The Debt Payoff Calculator shows how long it will take to eliminate your debts and compares two popular strategies: the Avalanche (pay highest-rate debt first to minimize interest) and the Snowball (pay lowest-balance debt first for psychological wins). Use this to accelerate your path to debt freedom.

How to Use This Calculator

Enter your debts as a JSON array with name, balance, rate, and minPayment for each. Set the extra monthly payment you can afford above minimums. Choose Avalanche (pays highest rate first) or Snowball (pays lowest balance first). Click Calculate to see payoff order, timeline, and a comparison of both strategies.

Understanding the Formula

Monthly Interest = Balance * (Annual Rate / 12). Avalanche: target highest-rate debt first. Snowball: target lowest-balance debt first. Freed-up minimum payments roll into the next target debt.

Examples

Avalanche vs Snowball

With $8,000 total debt across two cards (18.99% and 22.99%) and $200 extra monthly, avalanche typically saves more interest, while snowball provides faster first wins.

Frequently Asked Questions

What is the debt avalanche method?

Pay minimums on all debts, then put all extra money toward the debt with the highest interest rate. This minimizes total interest paid.

What is the debt snowball method?

Pay minimums on all debts, then put all extra money toward the debt with the smallest balance. This creates quick psychological wins.

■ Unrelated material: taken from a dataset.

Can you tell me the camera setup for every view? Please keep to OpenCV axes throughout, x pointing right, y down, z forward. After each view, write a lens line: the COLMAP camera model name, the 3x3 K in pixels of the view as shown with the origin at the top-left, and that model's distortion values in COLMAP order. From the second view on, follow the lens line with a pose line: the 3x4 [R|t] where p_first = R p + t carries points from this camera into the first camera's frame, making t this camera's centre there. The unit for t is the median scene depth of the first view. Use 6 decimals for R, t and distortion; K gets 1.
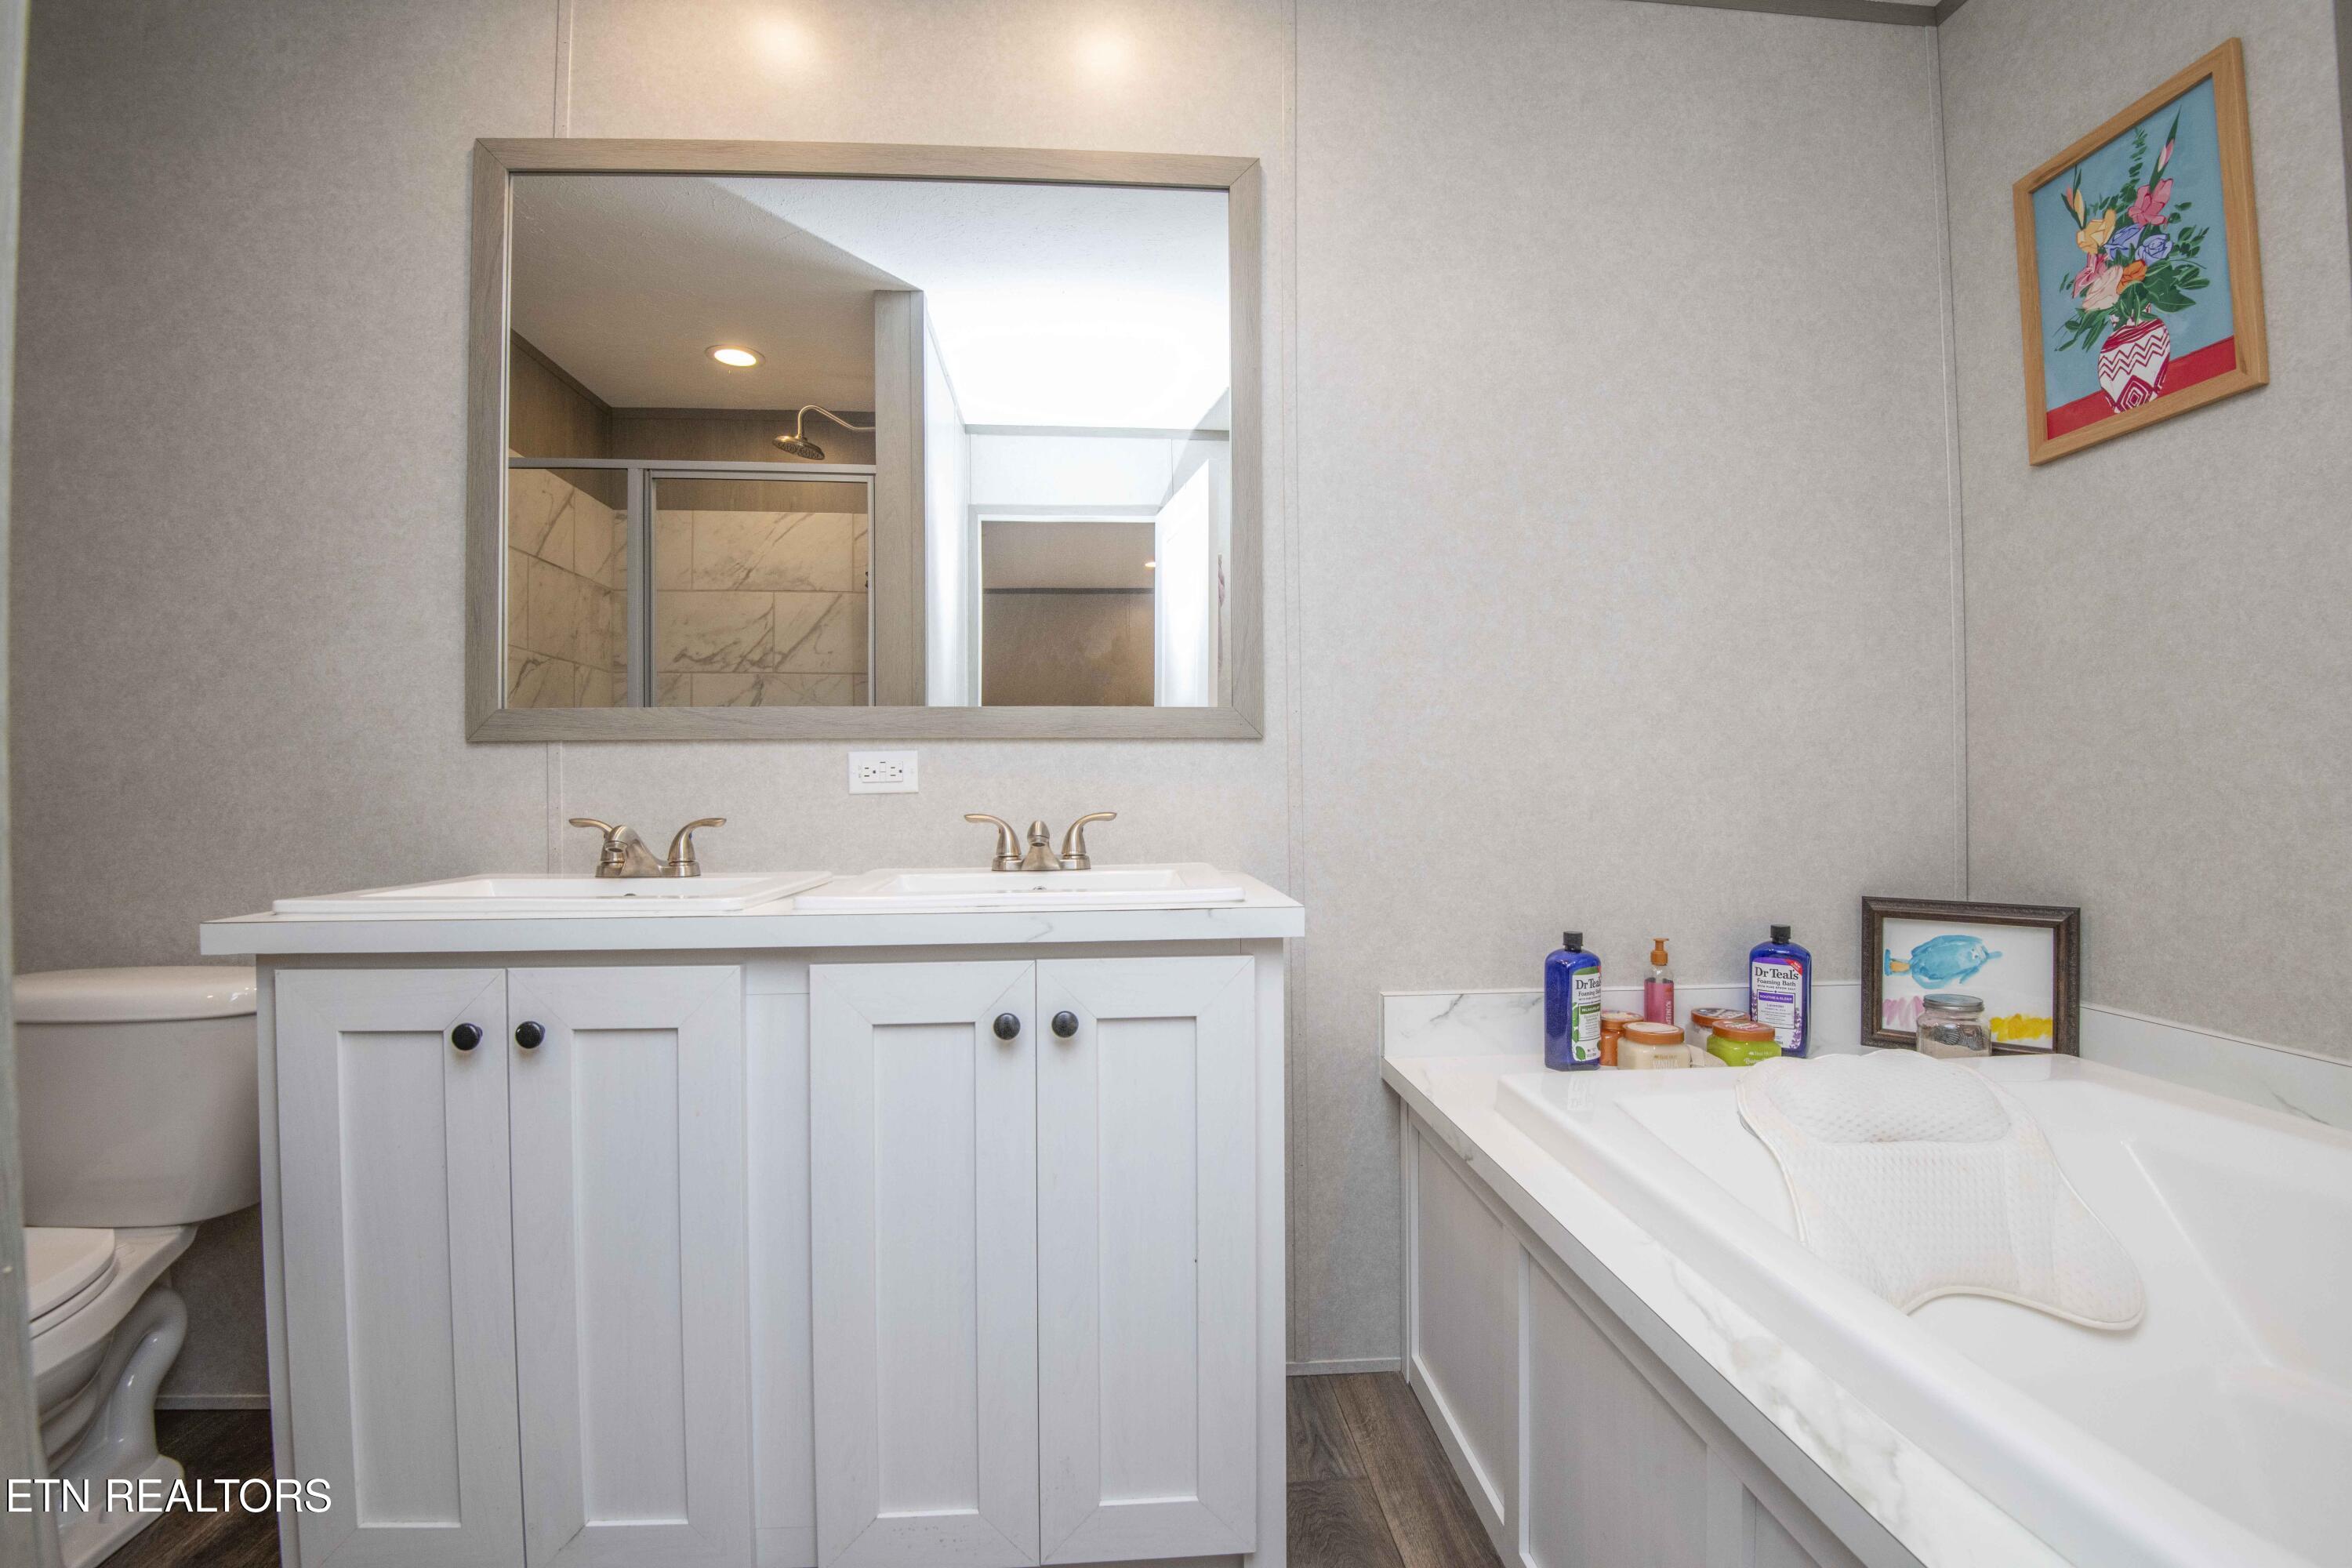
lens RADIAL K [[1089.6, 0, 1173.8], [0, 1089.6, 776.0], [0, 0, 1]] dist [-0.025807, -0.010770]
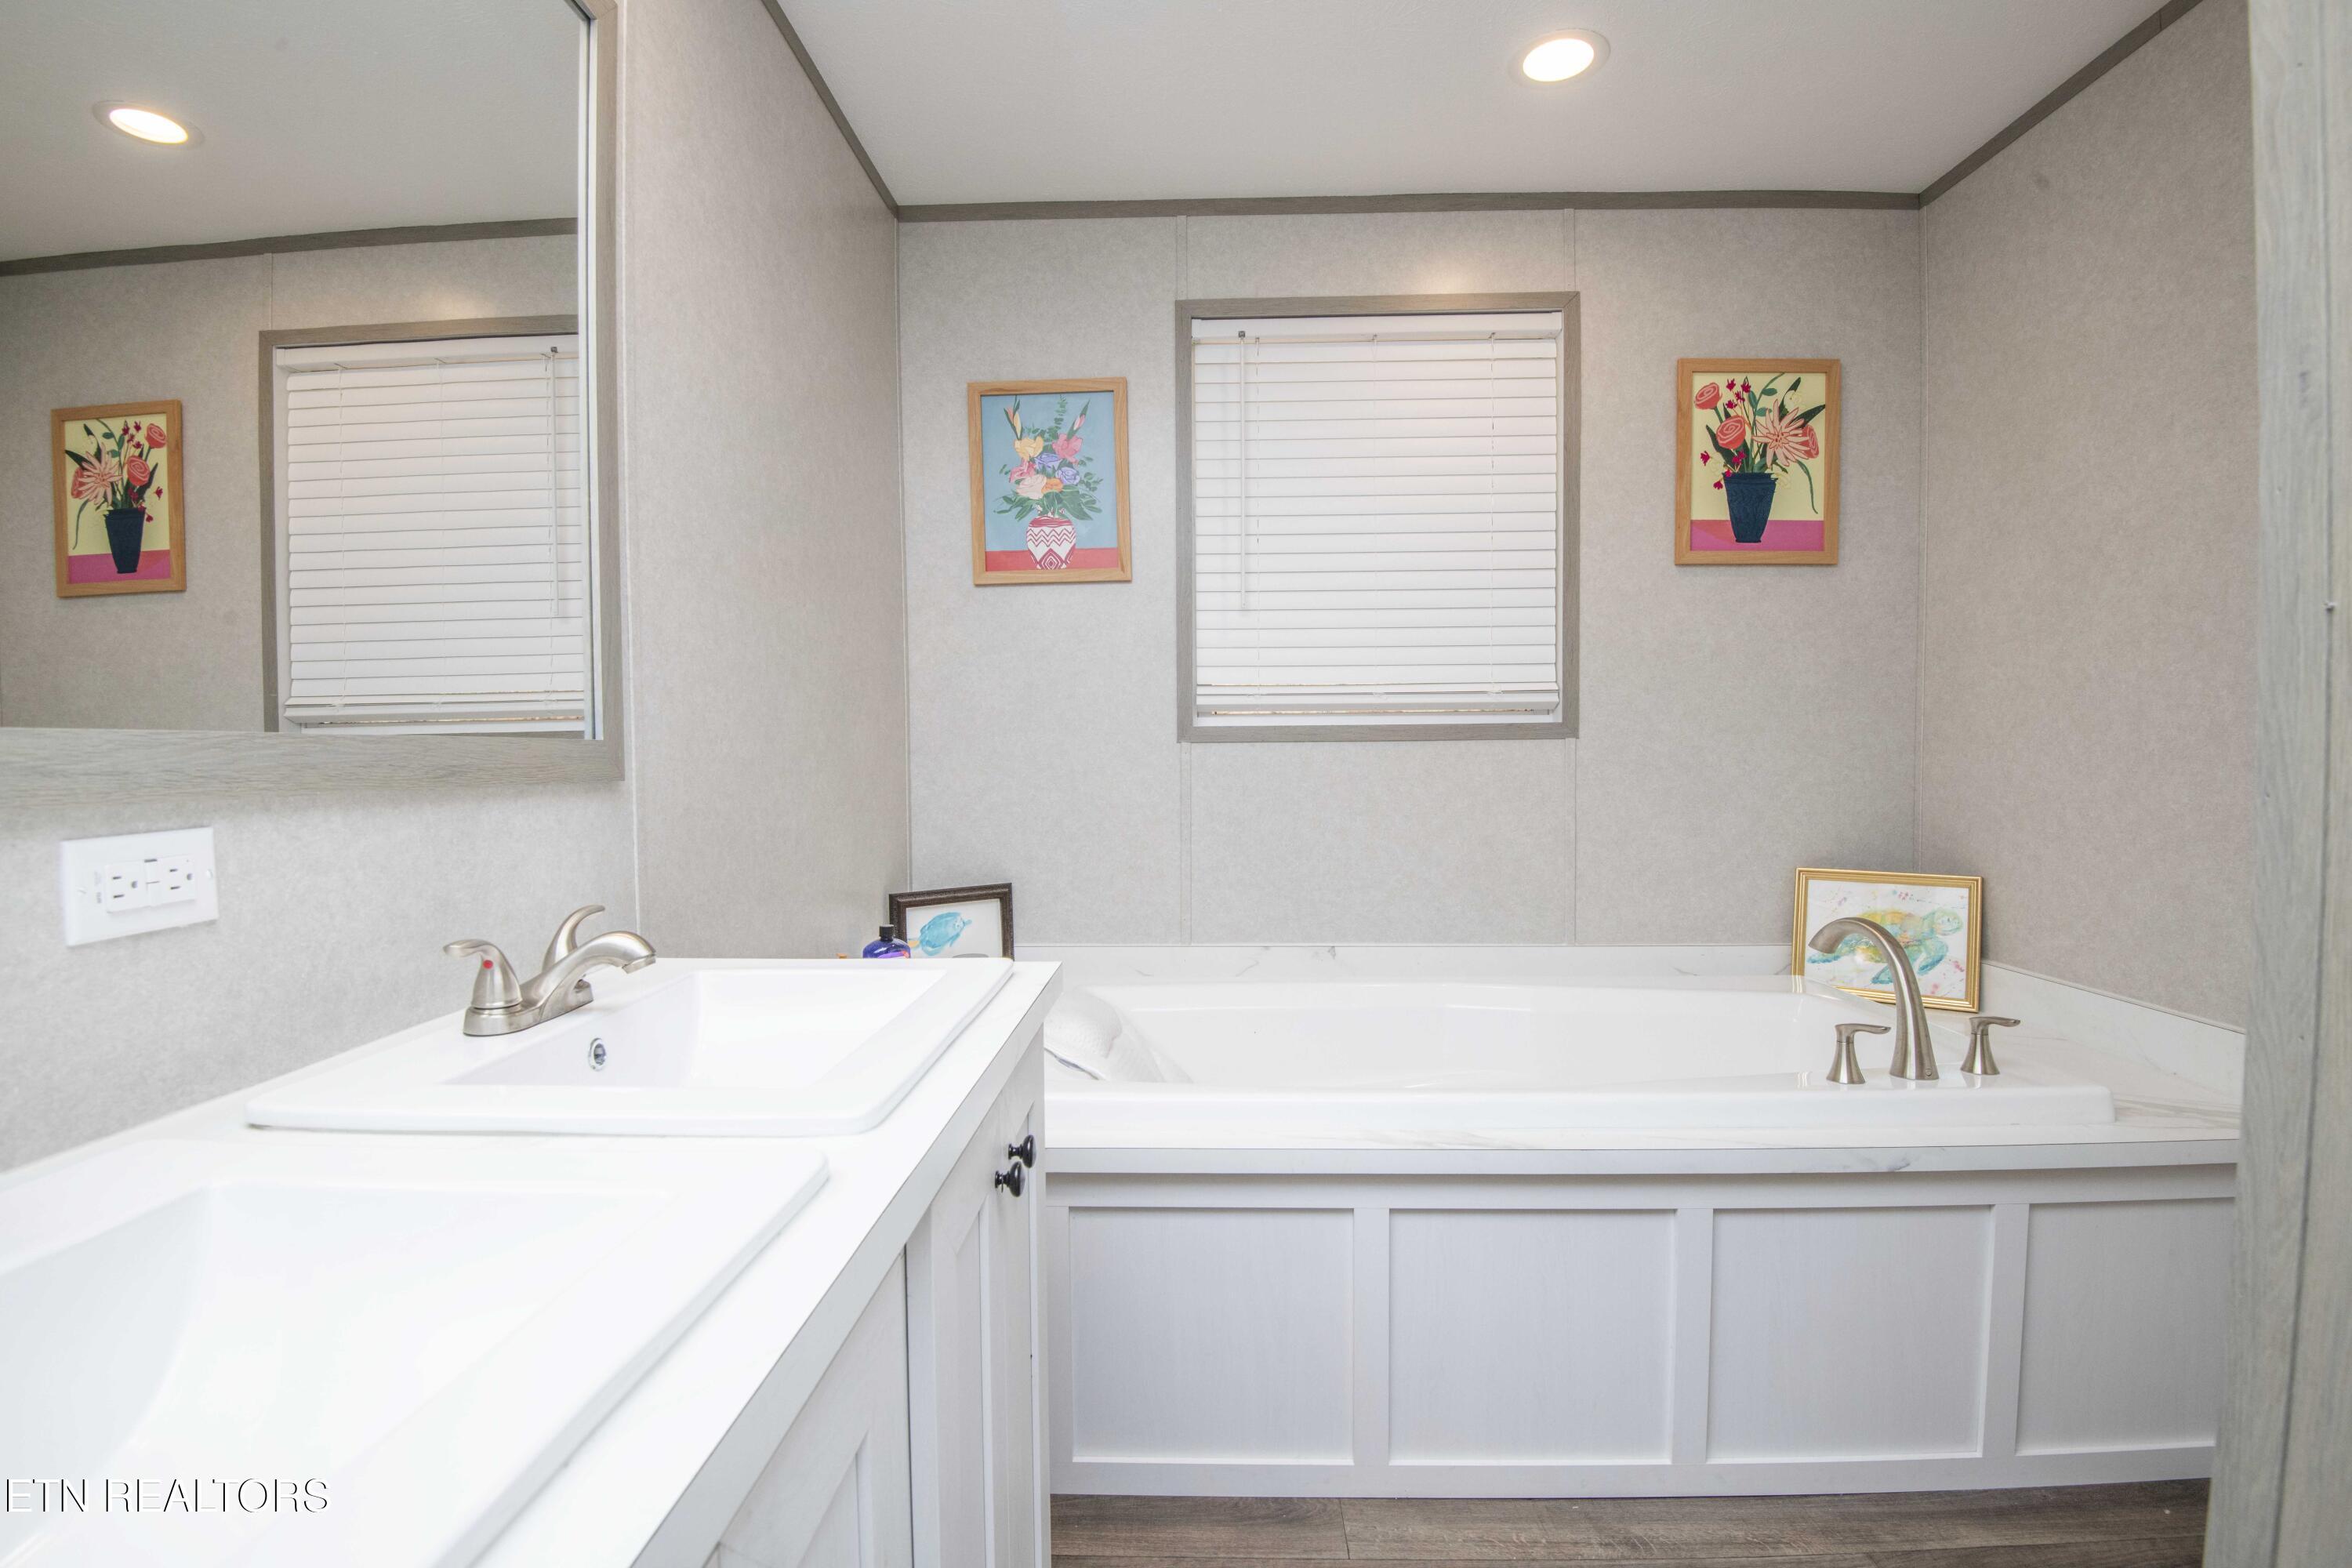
lens RADIAL K [[1089.6, 0, 1175.7], [0, 1089.6, 791.7], [0, 0, 1]] dist [-0.025807, -0.010770]
pose [[0.082359, -0.030354, 0.996140, -0.730044], [-0.003352, 0.999522, 0.030734, -0.060055], [-0.996597, -0.005870, 0.082218, 0.659511]]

How much extra should I pay?

Any amount helps. Even $50-100 extra per month can save thousands in interest and years of payments.

Assumptions & Limitations

  • Interest rates remain constant for each debt; actual rates may increase or decrease based on account terms.
  • Minimum payments remain fixed; some cards increase minimum payments or decrease APR over time.
  • Extra payments are made consistently each month; ability to pay extra may fluctuate based on income.
  • No new debt is added during payoff; calculator assumes you stop using credit cards while paying them down.
  • Credit score improvements are not modeled; paying off debt increases credit scores, which could lower future interest rates.